Department of Chemical Engineering, Indian Institute of Technology Guwahati, Guwahati, 781039, Assam, India.
Center for Nanotechnology, Indian Institute of Technology Guwahati, Guwahati, 781039, Assam, India.
J Mol Model. 2021 Nov 18;27(12):356. doi: 10.1007/s00894-021-04968-x.

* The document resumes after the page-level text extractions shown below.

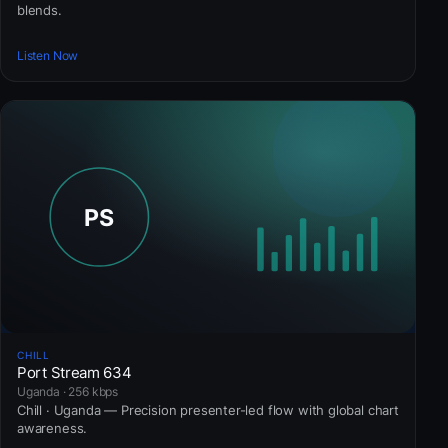
blends.
Listen Now
CHILL
Port Stream 634
Uganda · 256 kbps
Chill · Uganda — Precision presenter-led flow with global chart
awareness.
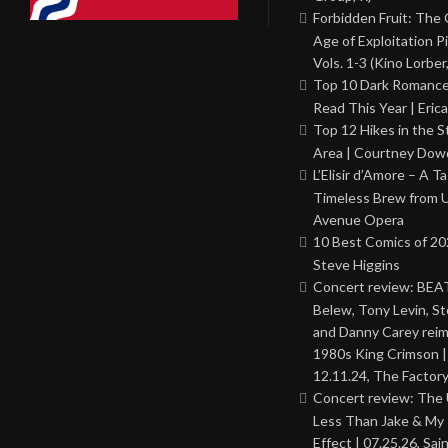
Forbidden Fruit: The
Age of Exploitation P
Vols. 1-3 (Kino Lorber
Top 10 Dark Romance
Read This Year | Erica
Top 12 Hikes in the St
Area | Courtney Dowd
L’Elisir d’Amore – A T
Timeless Brew from 
Avenue Opera
10 Best Comics of 20
Steve Higgins
Concert review: BEAT
Belew, Tony Levin, St
and Danny Carey rei
1980s King Crimson |
12.11.24, The Factor
Concert review: The
Less Than Jake & My 
Effect | 07.25.26, Sai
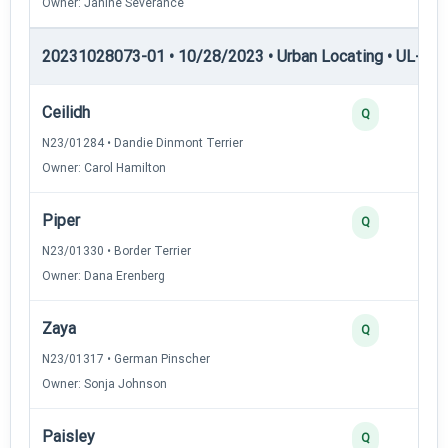
Owner: Janine Severance
20231028073-01 • 10/28/2023 • Urban Locating • UL-I — 
Ceilidh
Q
N23/01284 • Dandie Dinmont Terrier
Owner: Carol Hamilton
Piper
Q
N23/01330 • Border Terrier
Owner: Dana Erenberg
Zaya
Q
N23/01317 • German Pinscher
Owner: Sonja Johnson
Paisley
Q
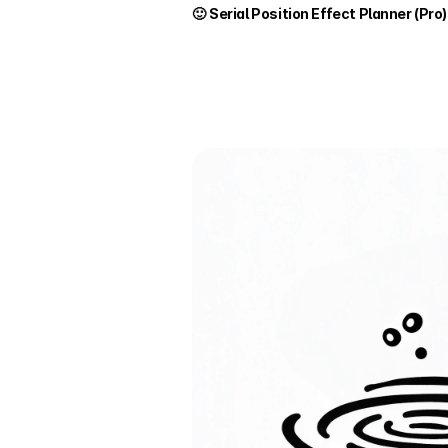
🙂 
Serial Position Effect Planner (Pro)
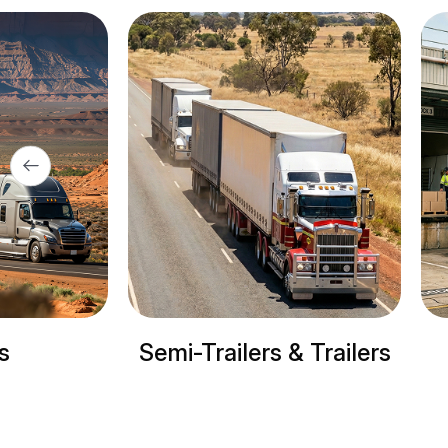
ers & Trailers
Refrigerated trucks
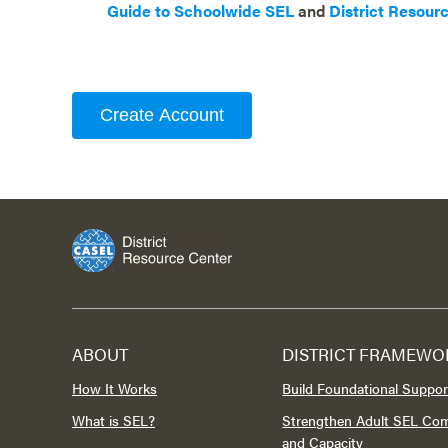
Guide to Schoolwide SEL
and
District Resour
Create Account
ABOUT
DISTRICT FRAMEWO
How It Works
Build Foundational Suppor
What is SEL?
Strengthen Adult SEL Co
and Capacity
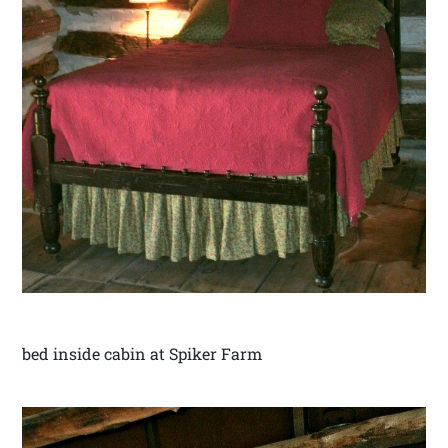
bed inside cabin at Spiker Farm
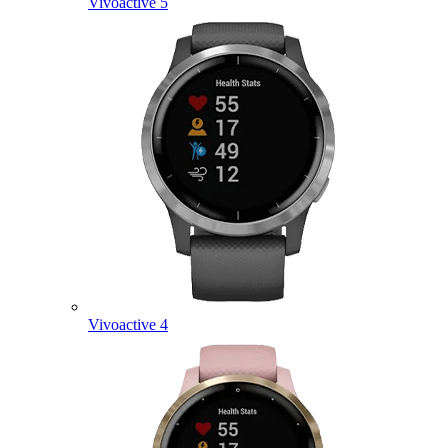
Vivoactive 5
Vivoactive 4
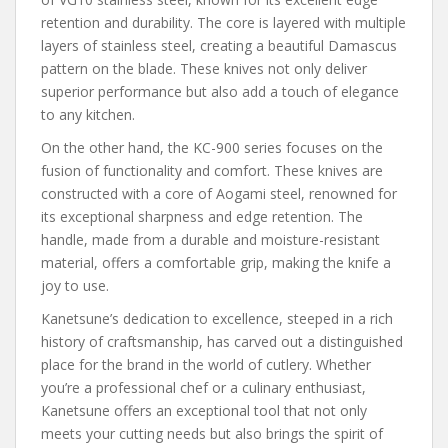
retention and durability. The core is layered with multiple
layers of stainless steel, creating a beautiful Damascus
pattern on the blade. These knives not only deliver
superior performance but also add a touch of elegance
to any kitchen.
On the other hand, the KC-900 series focuses on the
fusion of functionality and comfort. These knives are
constructed with a core of Aogami steel, renowned for
its exceptional sharpness and edge retention. The
handle, made from a durable and moisture-resistant
material, offers a comfortable grip, making the knife a
joy to use.
Kanetsune’s dedication to excellence, steeped in a rich
history of craftsmanship, has carved out a distinguished
place for the brand in the world of cutlery. Whether
you’re a professional chef or a culinary enthusiast,
Kanetsune offers an exceptional tool that not only
meets your cutting needs but also brings the spirit of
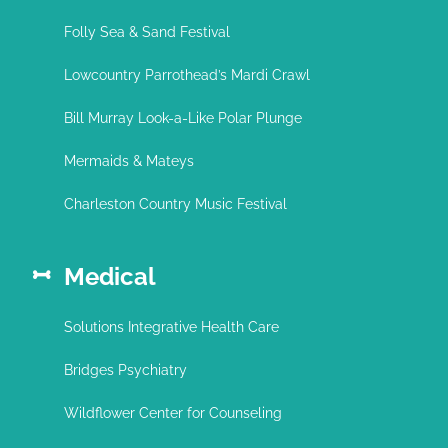
Folly Sea & Sand Festival
Lowcountry Parrothead’s Mardi Crawl
Bill Murray Look-a-Like Polar Plunge
Mermaids & Mateys
Charleston Country Music Festival
Medical
Solutions Integrative Health Care
Bridges Psychiatry
Wildflower Center for Counseling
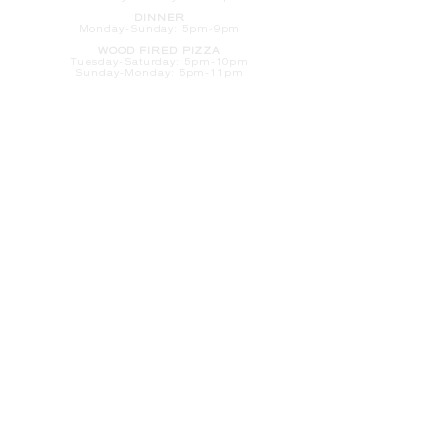
DINNER
Monday-Sunday: 5pm-9pm
WOOD FIRED PIZZA
Tuesday-Saturday: 5pm-10pm
Sunday-Monday: 5pm-11pm
LATE NIGHT AT THE PENNY BAR
Tuesday-Saturday: 9pm-10pm
Sunday-Monday: 9pm-11pm
ROOM SERVICE
Room Service from The Informalist is
available for
guests of
The Lismore Hotel during the
following hours:
Monday-Sunday: 5pm-9pm
Saturday-Sunday: 8am-2pm
LET'S S
TAY IN TOUCH
CLICK HERE
TO SIGN UP FOR EMAILS
FROM US ABOUT
SPECIALS & MORE
CONTACT US
205 S. Barstow St.
Eau Claire,
WI 54701
Tel:
715-318-7399
Email:
Informalist@TheLismore.com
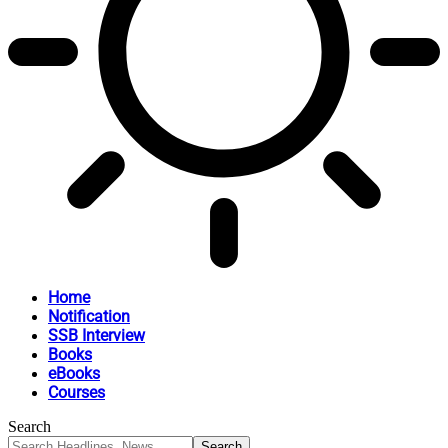
Home
Notification
SSB Interview
Books
eBooks
Courses
Search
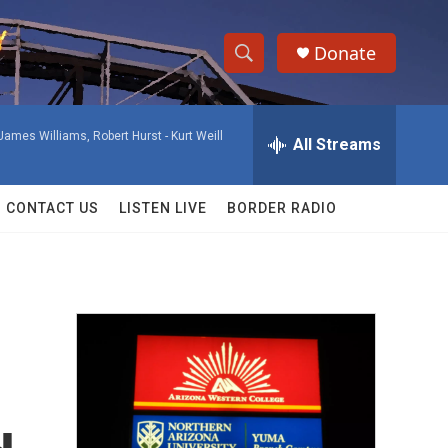
Donate
S
S
e
h
a
James Williams, Robert Hurst -
Kurt Weill
r
All Streams
o
c
h
w
Q
CONTACT US
LISTEN LIVE
BORDER RADIO
u
S
e
r
e
y
a
r
c
h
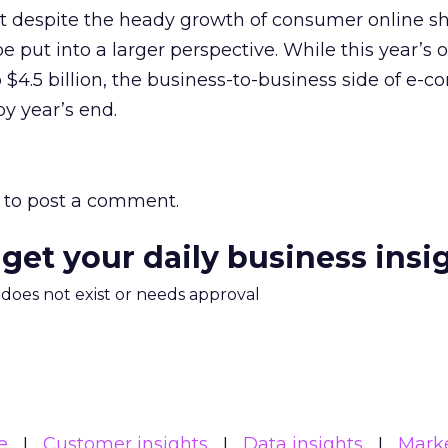
 despite the heady growth of consumer online s
 put into a larger perspective. While this year’s 
p $4.5 billion, the business-to-business side of e
 by year’s end.
to post a comment.
 get your daily business insi
m does not exist or needs approval
e
Customer insights
Data insights
Mark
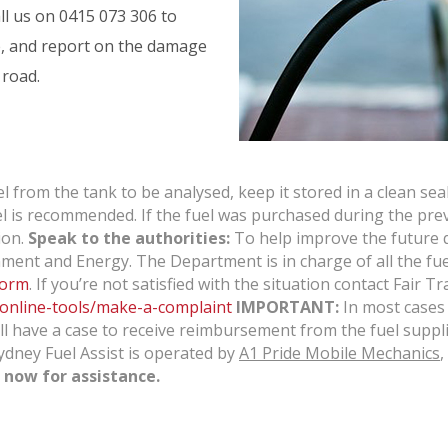
ll us on
0415 073 306
to
e, and report on the damage
 road.
 from the tank to be analysed, keep it stored in a clean sea
 fuel is recommended. If the fuel was purchased during the pre
ion.
Speak to the authorities:
To help improve the future qu
ment and Energy. The Department is in charge of all the fuel
form
. If you’re not satisfied with the situation contact Fair
/online-tools/make-a-complaint
IMPORTANT:
In most cases 
 have a case to receive reimbursement from the fuel supplie
Sydney Fuel Assist is operated by
A1 Pride Mobile Mechanics
,
now for assistance.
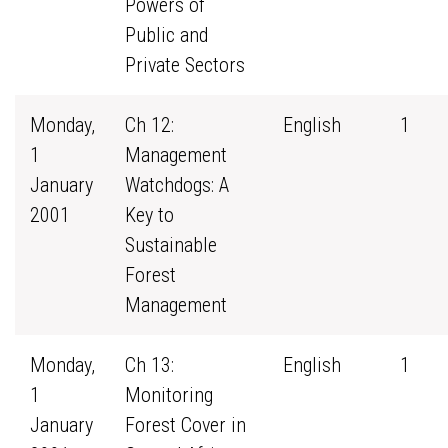
Powers of
Public and
Private Sectors
Monday,
Ch 12:
English
1
1
Management
January
Watchdogs: A
2001
Key to
Sustainable
Forest
Management
Monday,
Ch 13:
English
1
1
Monitoring
January
Forest Cover in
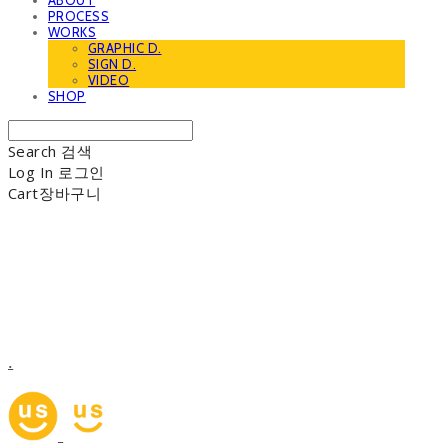
ABOUT
PROCESS
WORKS
GRAPHIC D.
SIGN D.
VIDEO
SHOP
Search
검색
Log In
로그인
Cart
장바구니
.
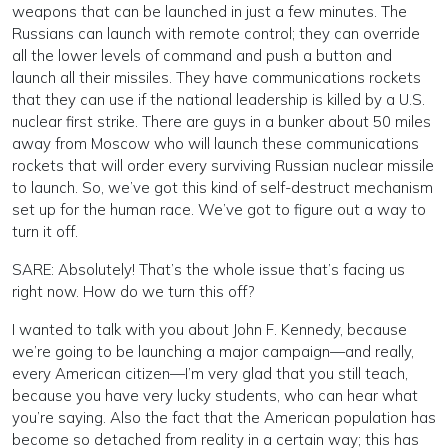
weapons that can be launched in just a few minutes. The
Russians can launch with remote control; they can override
all the lower levels of command and push a button and
launch all their missiles. They have communications rockets
that they can use if the national leadership is killed by a U.S.
nuclear first strike. There are guys in a bunker about 50 miles
away from Moscow who will launch these communications
rockets that will order every surviving Russian nuclear missile
to launch. So, we’ve got this kind of self-destruct mechanism
set up for the human race. We’ve got to figure out a way to
turn it off.
SARE: Absolutely! That’s the whole issue that’s facing us
right now. How do we turn this off?
I wanted to talk with you about John F. Kennedy, because
we’re going to be launching a major campaign—and really,
every American citizen—I’m very glad that you still teach,
because you have very lucky students, who can hear what
you’re saying. Also the fact that the American population has
become so detached from reality in a certain way; this has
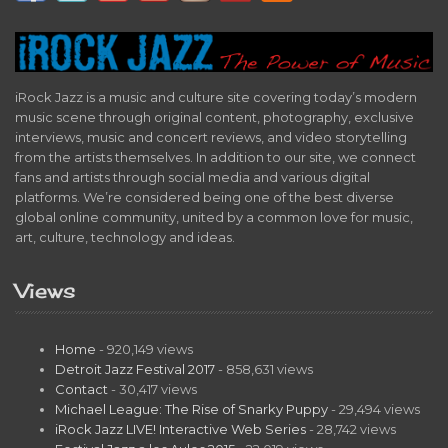
iRock Jazz is a music and culture site covering today’s modern
music scene through original content, photography, exclusive
interviews, music and concert reviews, and video storytelling
from the artists themselves. In addition to our site, we connect
fans and artists through social media and various digital
platforms. We’re considered being one of the best diverse
global online community, united by a common love for music,
art, culture, technology and ideas.
Views
Home
- 920,149 views
Detroit Jazz Festival 2017
- 858,631 views
Contact
- 30,417 views
Michael League: The Rise of Snarky Puppy
- 29,494 views
iRock Jazz LIVE! Interactive Web Series
- 28,742 views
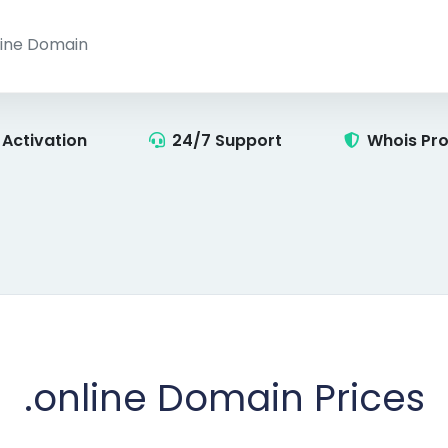
 Activation
24/7 Support
Whois Pro
.online
Domain Prices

The amyloid-β peptide exists in the form of fibrils in the plaques found in the brains of patients with Alzheimer's disease. One of the therapeutic strategies is the design of molecules which can destabilize these fibrils. We present a designed peptide KLVFFP with two segments: the self-recognition sequence KLVFF and a β-sheet breaker proline pentamer. Molecular dynamics simulations and docking results showed that this peptide could bind to the protofibrils and destabilize them by establishing hydrophobic contacts and hydrogen bonds with a higher affinity than the KLVFF peptide. In the presence of the KLVFFP peptide, the β-sheet content of the protofibrils was reduced significantly; the hydrogen bonding network and the salt bridges were disrupted to a greater extent than the KLVFF peptide. Our results indicate that the KLVFFP peptide is an effective β-sheet disruptor which can be considered in the therapy of Alzheimer's disease.
淀粉样蛋白-β肽以纤维的形式存在于阿尔茨海默病患者大脑中的斑块中。一种治疗策略是设计可以使这些纤维不稳定的分子。我们提出了一种带有两个片段的设计肽 KLVFFP:自我识别序列 KLVFF 和 β-折叠破坏脯氨酸五聚体。分子动力学模拟和对接结果表明,这种肽可以与原纤维结合,并通过与原纤维建立疏水接触和氢键以比 KLVFF 肽更高的亲和力来使其不稳定。在 KLVFFP 肽存在的情况下,原纤维的β-折叠含量显著降低;氢键网络和盐桥被破坏的程度比 KLVFF 肽更大。我们的结果表明,KLVFFP 肽是一种有效的β-折叠破坏剂,可考虑用于阿尔茨海默病的治疗。